**LISTE DES TÂCHES**
1. Résumez en deux phrases le texte sur la fausse annonce par l'AFP de la mort de Martin Bouygues.
2. Prolongez le texte sur la fausse annonce par l'AFP de la mort de Martin Bouygues à partir de sa dernière phrase.
=== TEXTE DE LECTURE ===
La journée du samedi 28 février 2015, marquera « pour des années, voire des décennies, l’histoire de l’AFP » a déclaré Michèle Léridon, directrice de l’information de l’AFP devant les rédactions de l’agence où se sont succédé ce lundi 2 mars les conférences de mise au point.
La fausse annonce samedi dernier de la mort de Martin Bouygues, PDG du groupe Bouygues et actionnaire principal de TF1, est assurément, au lendemain de son 70ème anniversaire, une tache sur l’histoire de l’agence de la place de la Bourse.
« On est très en colère, très meurtri », a déclaré Michèle Léridon, même si « cela ne remet pas en cause les qualités des personnes ». « La fiabilité est la vertu cardinale de l’agence, le cœur du contrat de confiance » a rappelé à ses troupes Emmanuel Hoog, PDG de l’agence. « Une seconde erreur d’un ordre comparable dans les prochaines semaines serait fatale » a-t-il précisé après avoir appelé Martin Bouygues pour lui présenter personnellement les excuses de l’AFP.
=== DONNÉES À ANALYSER ===
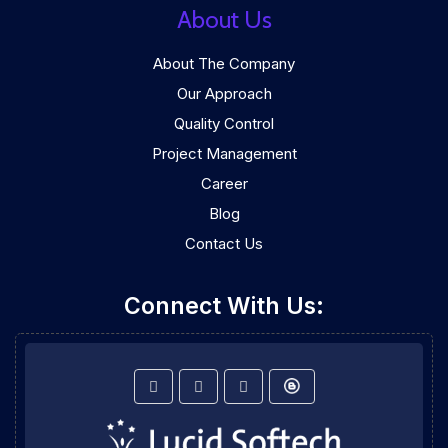
About Us
About The Company
Our Approach
Quality Control
Project Management
Career
Blog
Contact Us
Connect With Us: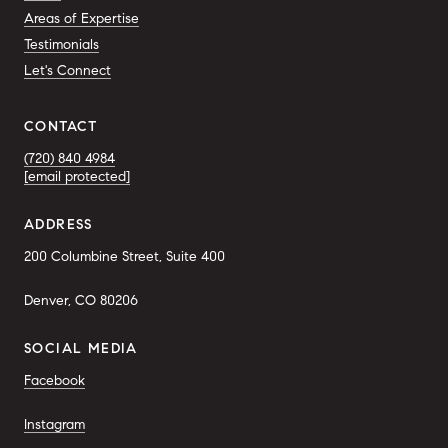
Areas of Expertise
Testimonials
Let's Connect
CONTACT
(720) 840 4984
[email protected]
ADDRESS
200 Columbine Street, Suite 400
Denver, CO 80206
SOCIAL MEDIA
Facebook
Instagram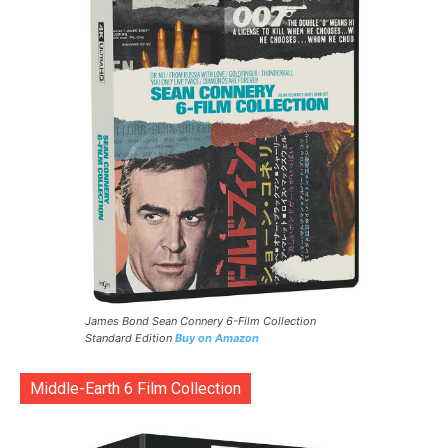
James Bond Sean Connery 6-Film Collection
Standard Edition
Buy on Amazon
Middle-Earth 6 Film Collection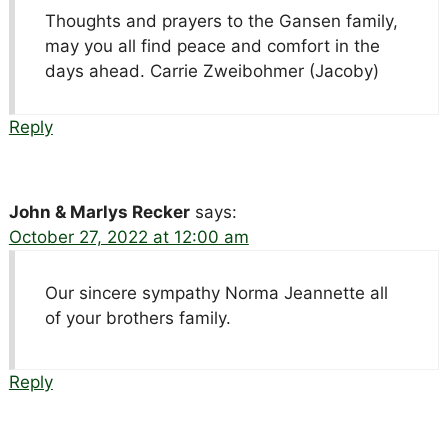
Thoughts and prayers to the Gansen family,
may you all find peace and comfort in the
days ahead. Carrie Zweibohmer (Jacoby)
Reply
John & Marlys Recker
says:
October 27, 2022 at 12:00 am
Our sincere sympathy Norma Jeannette all
of your brothers family.
Reply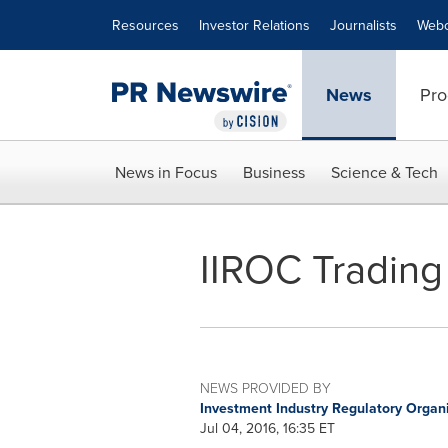
Accessibility Statement
Skip Navigation
Resources
Investor Relations
Journalists
Webc
News
Pro
News in Focus
Business
Science & Tech
IIROC Trading
NEWS PROVIDED BY
Investment Industry Regulatory Organ
Jul 04, 2016, 16:35 ET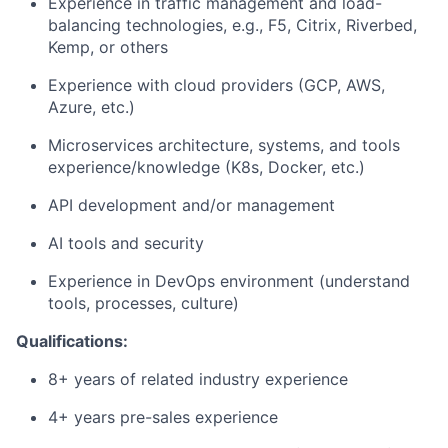
Experience in traffic management and load-
balancing technologies, e.g., F5, Citrix, Riverbed,
Kemp, or others
Experience with cloud providers (GCP, AWS,
Azure, etc.)
Microservices architecture, systems, and tools
experience/knowledge (K8s, Docker, etc.)
API development and/or management
AI tools and security
Experience in DevOps environment (understand
tools, processes, culture)
Qualifications:
8+ years of related industry experience
4+ years pre-sales experience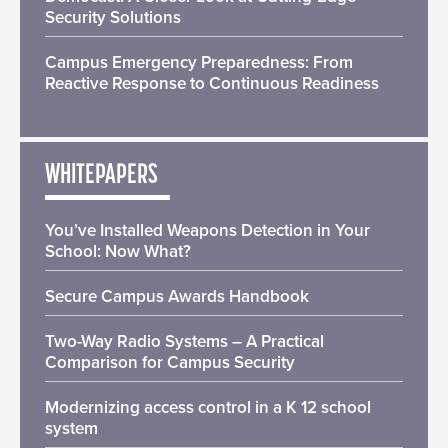
Security Solutions
Campus Emergency Preparedness: From
Reactive Response to Continuous Readiness
WHITEPAPERS
You’ve Installed Weapons Detection in Your
School: Now What?
Secure Campus Awards Handbook
Two-Way Radio Systems – A Practical
Comparison for Campus Security
Modernizing access control in a K 12 school
system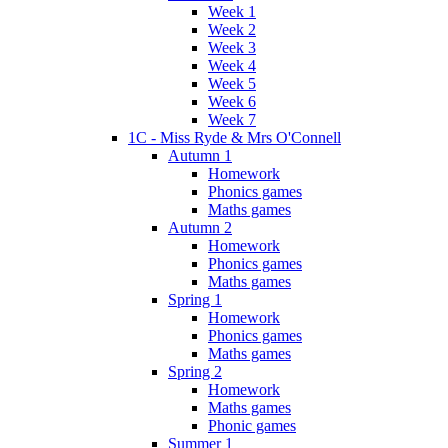
Week 1
Week 2
Week 3
Week 4
Week 5
Week 6
Week 7
1C - Miss Ryde & Mrs O'Connell
Autumn 1
Homework
Phonics games
Maths games
Autumn 2
Homework
Phonics games
Maths games
Spring 1
Homework
Phonics games
Maths games
Spring 2
Homework
Maths games
Phonic games
Summer 1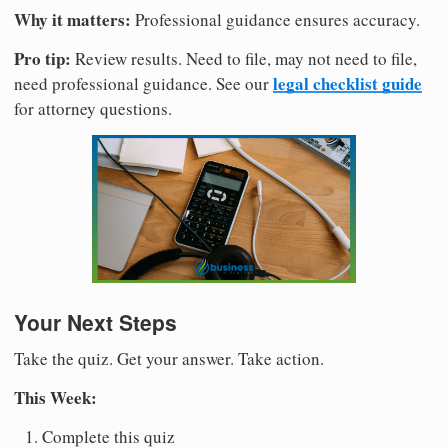
Why it matters:
Professional guidance ensures accuracy.
Pro tip:
Review results. Need to file, may not need to file,
legal checklist guide
need professional guidance. See our
for attorney questions.
Your Next Steps
Take the quiz. Get your answer. Take action.
This Week:
Complete this quiz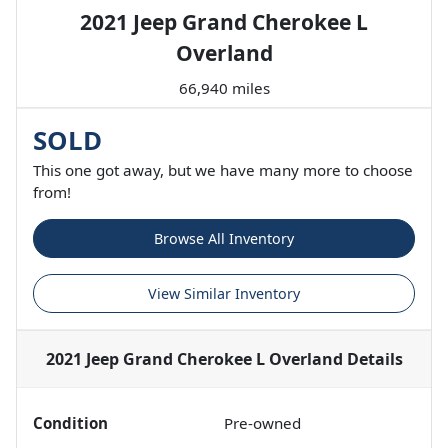
2021 Jeep Grand Cherokee L
Overland
66,940 miles
SOLD
This one got away, but we have many more to choose
from!
Browse All Inventory
View Similar Inventory
2021 Jeep Grand Cherokee L Overland
Details
Condition
Pre-owned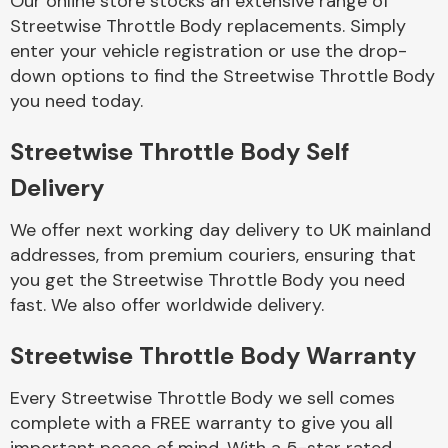
Our online store stocks an extensive range of
Streetwise Throttle Body replacements. Simply
enter your vehicle registration or use the drop-
Body Parts &
Mirrors
down options to find the Streetwise Throttle Body
you need today.
Streetwise Throttle Body Self
Delivery
We offer next working day delivery to UK mainland
addresses, from premium couriers, ensuring that
you get the Streetwise Throttle Body you need
Braking System
fast. We also offer worldwide delivery.
Streetwise Throttle Body Warranty
Every Streetwise Throttle Body we sell comes
complete with a FREE warranty to give you all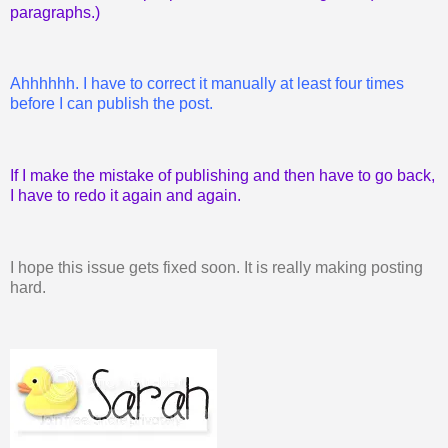
paragraphs.)
Ahhhhhh. I have to correct it manually at least four times
before I can publish the post.
If I make the mistake of publishing and then have to go back,
I have to redo it again and again.
I hope this issue gets fixed soon. It is really making posting
hard.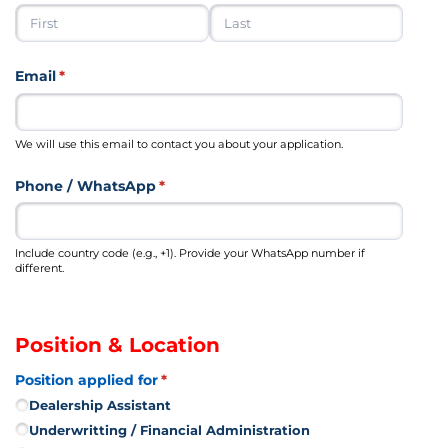
Email
(required)
*
We will use this email to contact you about your application.
Phone /​ WhatsApp
(required)
*
Include country code (e.g., +1). Provide your WhatsApp number if
different.
Position & Location
Position applied for
(required)
*
Dealership Assistant
Underwritting /​ Financial Administration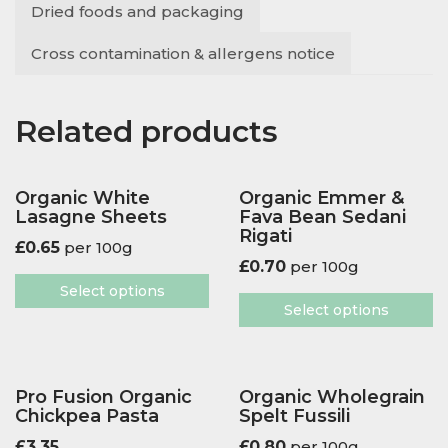
Dried foods and packaging
Cross contamination & allergens notice
Related products
Organic White
Organic Emmer &
Lasagne Sheets
Fava Bean Sedani
Rigati
£
0.65
per 100g
£
0.70
per 100g
Select options
Select options
Pro Fusion Organic
Organic Wholegrain
Chickpea Pasta
Spelt Fussili
£
3.35
£
0.80
per 100g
===
**TÂCHES RÉSOLUES**
1. Le samedi 28 février 2015, l'AFP a diffusé la fausse annonce de la mort de Martin Bouygues, PDG du groupe Bouygues et actionnaire principal de TF1, ce qui constitue une tache sur l'histoire de l'agence. Lors des conférences de mise au point du lundi 2 mars, Michèle Léridon s'est dite très en colère et très meurtrie, tandis qu'Emmanuel Hoog a rappelé que la fiabilité est la vertu cardinale de l'agence et qu'une seconde erreur comparable dans les prochaines semaines serait fatale.

2.
Le PDG a néanmoins renouvelé « toute sa confiance » à Michèle Léridon ainsi qu’aux équipes de l’AFP. Pour sa part, la directrice de l’information a estimé que la journée de samedi marquerait « pour des années, voire des décennies, l’histoire de l’AFP » avant d’ajouter « Tout le monde cherche à comprendre, à expliquer l’inexplicable. De toute évidence, il y a eu précipitation et négligence, et surtout oubli de nos règles. Nous devons revenir à nos fondamentaux : la rigueur, la fiabilité, le recoupement des sources »
Les faits vus de l’AFP
Samedi 28 février, en début d’après-midi, un journaliste des informations générales fait état d’une rumeur courant dans la commune de La Roche-Mabile, dans l’Orne, sur la mort de Martin Bouygues. Le patron du groupe Bouygues et de TF1 y possède une maison. La source est une relation familiale du journaliste, mais il est clair qu’il ne s’agit alors que d’une rumeur.
La rédaction en chef du desk France alerte le bureau de Rennes, concerné géographiquement et les services politique et économie, oubliant le service société qui est en liaison avec TF1.
A Rennes, le journaliste de permanence interroge les pompiers qui confirment qu’il y a bien eu un mort samedi matin à La Roche-Mabile. Interrogé sur l’identité de la personne : Martin Bouygues, le médecin des services d’urgence répond que « ce n’est pas ce nom-là ».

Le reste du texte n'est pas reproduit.